После такого послания нельзя было откладывать сожжение книг. Назначено было оно на вечер следующего дня. Абдул-Латиф хотел было, правда, пересидеть столь важную церемонию в Кок-сарае, однако шейх, вновь нахмурив брови, разъяснил властителю, сколь необходимо его собственное милостивое присутствие во время оной. И вообще следовало бы, подсказал шейх, чтобы на сожжении нечестивых книг присутствовали все видные сановники, военачальники, вся верхушка улемы, а также небесполезно наличие ученых и поэтов, всех обучавших и обучавшихся в медресе Улугбека. Поучительно своими глазами увидеть, как славно пылают в праведном огне еретические книги, да и в беспощадности властителя, радеющего за веру, правоверным подданным тоже не вредно воочию убедиться!
Желание пира надо было удовлетворить.
После того как шейх Низамиддин Хомуш оставил дворец, Абдул-Латиф вызвал к себе диван-беги и есаул-баши и приказал им назавтра послать в обсерваторию двести всадников и выставить оцепление вдоль всех улиц, что протянулись от обсерватории до Кок-сарая.
Приказ был выполнен, сановники, военачальники и прочие, кому надлежало присутствовать на церемонии, тоже были оповещены в срок. Все было готово.
А тревога не оставляла шах-заде.
Он не мог разобраться в природе этой тревоги. Вспомнил неожиданно о своем желании получить в гарем новую розу, чтобы еще раз таким образом наказать покойного брата, вспомнил и подумал, что нерасторопность эмира Джандара и есть причина тревоги. А потому и послал гонца к эмиру в неподходящий для любовных утех день.
Но, отдав последние распоряжения по всем сегодняшним делам, он наедине с самим собой не мог обманываться в природе своей тревоги — не одной сегодняшней, а постоянной.
Боязнь за себя, за свое место на троне — вот в чем было дело.
Сев на трон, он из прежних вельмож и чиновников кого отстранил от ведения дел, кого бросил в зиндан, а кого и просто казнил. Столь же сурово поступил с учеными мужами.
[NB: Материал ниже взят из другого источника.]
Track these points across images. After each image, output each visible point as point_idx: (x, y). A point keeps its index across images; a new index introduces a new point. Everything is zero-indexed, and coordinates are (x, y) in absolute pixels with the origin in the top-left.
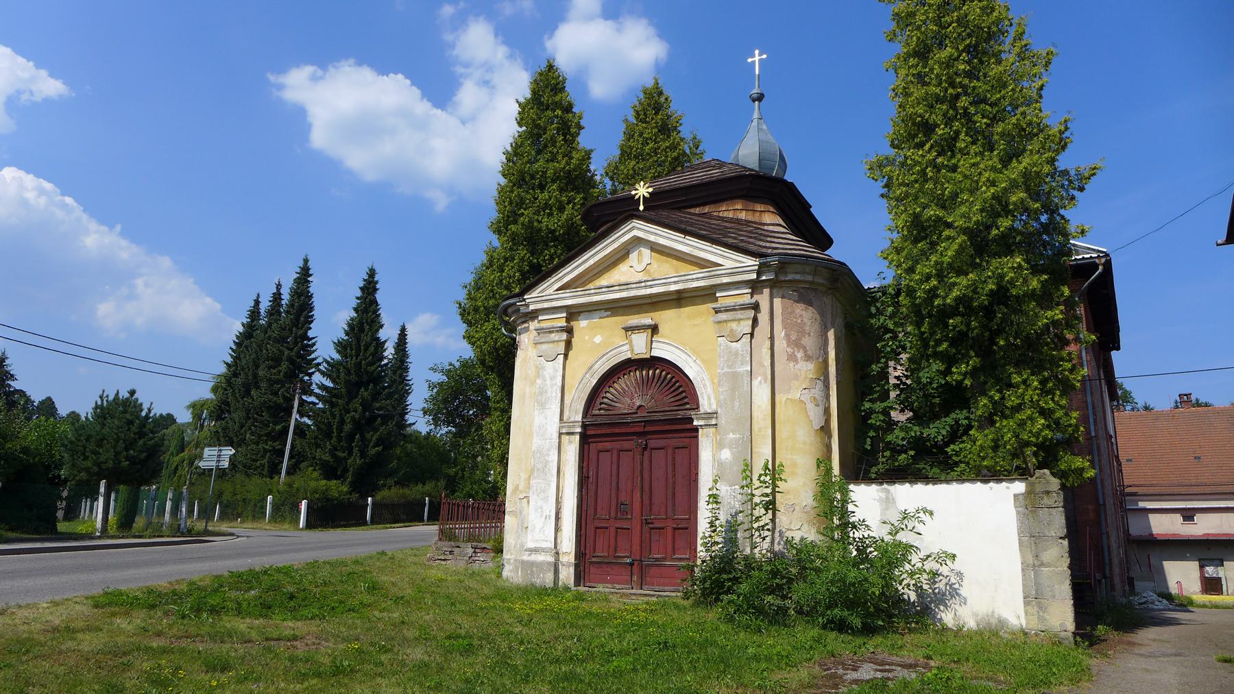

И все медресе закрыл!
Навел, кажется, повсюду порядок. А тревожно сердцу, все равно тревожно. И трон словно качается под ним. И эмиры шепчутся подозрительно. Плетут заговоры обиженные и не удовлетворенные им сановники. И где-то скрывается, где-то точит и точит боевой свой клинок против него Бобо Хусейн.
Еще не может он, властитель Мавераннахра, спокойно спать по ночам в своем Кок-сарае. Стоит смежить веки, и видится кто-то входящий в спальню с обнаженной саблей, мститель видится, и властитель просыпается, дрожит, сдерживается, чтобы не кликнуть стражу, не выдать своего страха. Просыпается и уже до самого утра бодрствует.
Может быть, сегодняшнее богоугодное дело, на которое получено благословение — фетва не только самаркандских улемов, но и самого высокочтимого ишана из Шаша, может быть, оно приведет к тому, что всевышний сжалится над ним, смиренным рабом своим, и подарит душе его мир и отраду?
Хорошо бы!
Тихонько приоткрылась дверь. Шах-заде резко повернулся на звук. Косоглазый есаул стоял на пороге — этому есаулу, рекомендованному самим шейхом, он разрешил приходить прямо к себе, не оповещая сарайбона.
— Ну, где же эмир Джандар?
— Милостивый повелитель! Эмир Джандар… занемог. Лежит в постели!
— Своими глазами видел?
— Своими собственными, всемилостивейший…
— Что ты ими мог увидеть, косоглазый шайтан? — Шах-заде зло усмехнулся. Поднялся. Подошел к есаулу. — Ну, а новости про эту… беглянку развратную есть?